Le paradis TERRESTRE... Si on s'y mettait ?

mercredi 24 décembre 2014

Jour 30

LE RÊVE

Nous arrivons à l’hacienda en début d’après-midi et sommes reçus par les deux potières qui gèrent l’atelier. Il y a plein de places disponibles au gîte, et après les mots de bienvenue, Claudia et Paola nous suggèrent d’aller poser nos affaires et nous installer dans nos chambres. Avec Arnaud, nous choisissons un bungalow un peu à l’écart, au bord d’un terrain qui descend en pente après la terrasse du bungalow. Il y a une vue magnifique sur le paysage alentour et sur la mer, à huit kilomètres. Les potières nous ont donné rendez-vous deux heures plus tard pour une collation de bienvenue et pour nous expliquer le fonctionnement des lieux. Nous en profitons pour faire une petite sieste.

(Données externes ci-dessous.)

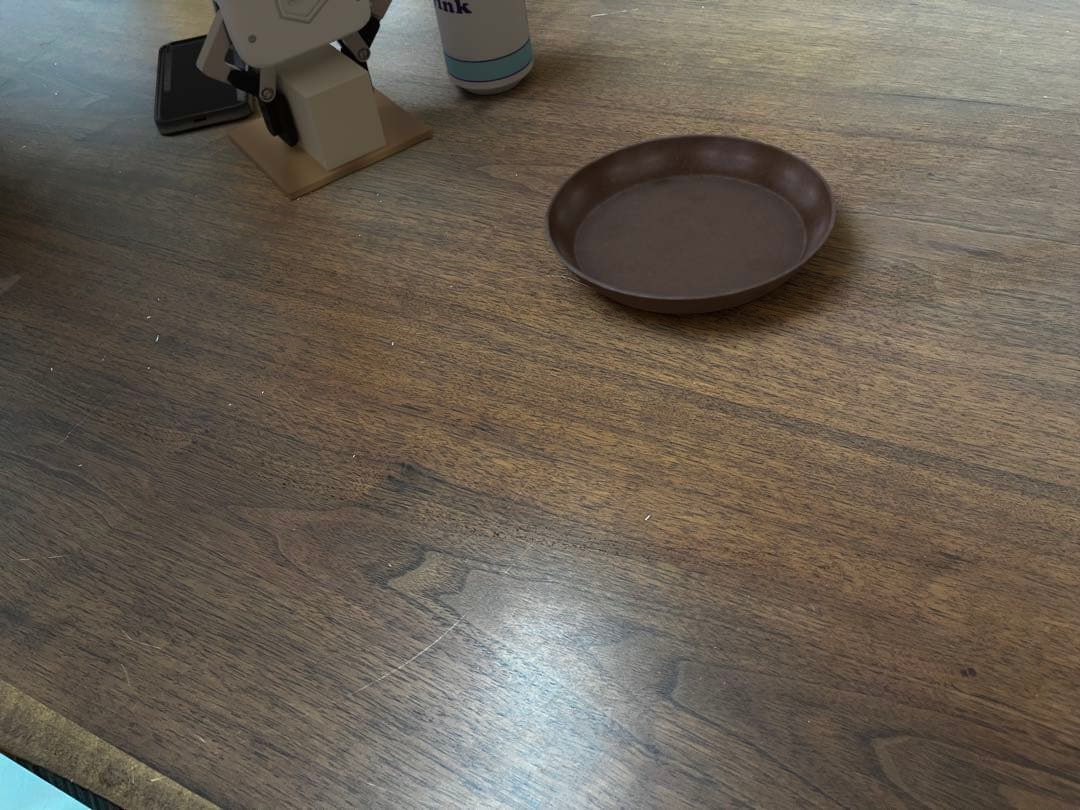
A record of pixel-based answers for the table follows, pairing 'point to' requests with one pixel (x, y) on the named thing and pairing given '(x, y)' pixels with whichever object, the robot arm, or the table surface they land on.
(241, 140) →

Nous sommes six nouveaux arrivants, et Claudia nous explique le déroulement d’une journée type pour les gens qui veulent faire de la poterie. Puis elles nous emmènent à l’atelier où travaillent déjà quatre autres personnes.

On commence à 9h le matin. Chacun doit avoir un projet à réaliser; elle ou Poala sont là pour nous conseiller sur sa réalisation et nous enseigner la meilleure technique pour le faire. Elle spécifie que pour mener à bien un projet jusqu’à la cuisson finale, il faut bien compter quinze jours. Il y a des temps de séchage à respecter, les cuissons n’ont pas lieu tous les jours, etc.

Va pour quinze jours minimum, voire plus, si l’aventure nous plaît.

Quand Arnaud découvre les émaux à disposition, il décide de faire du tour. Il va faire des grands plats et les décorer, jouer avec les émaux, et même faire des décors à l’or. Ana veut faire de la sculpture, Z. ne sait pas encore, quant à moi, je suis inspirée pour faire une fontaine.

Nous allons chercher des vêtements d’atelier dans le dressing collectif. J’attrape un grand tablier de jardinier que je passe par-dessus un t-shirt ample et un legging. Ana enfile une chemise d’homme par-dessus ses habits, Z. et Arnaud ont trouvé chacun un bleu de travail qui leur convient bien.

Première étape, taper la terre. Claudia nous donne un petit cours de théorie sur l’argile. On dit «terre», il s’agit en fait de roche sédimentaire. L’eau érode la roche en fines particules qui se déposent généralement dans les rivières. Ces particules très fines sont polarisées et s’organisent en plaques minuscules collées les unes aux autres par magnétisme, c’est ce qui fait la plasticité de l’argile.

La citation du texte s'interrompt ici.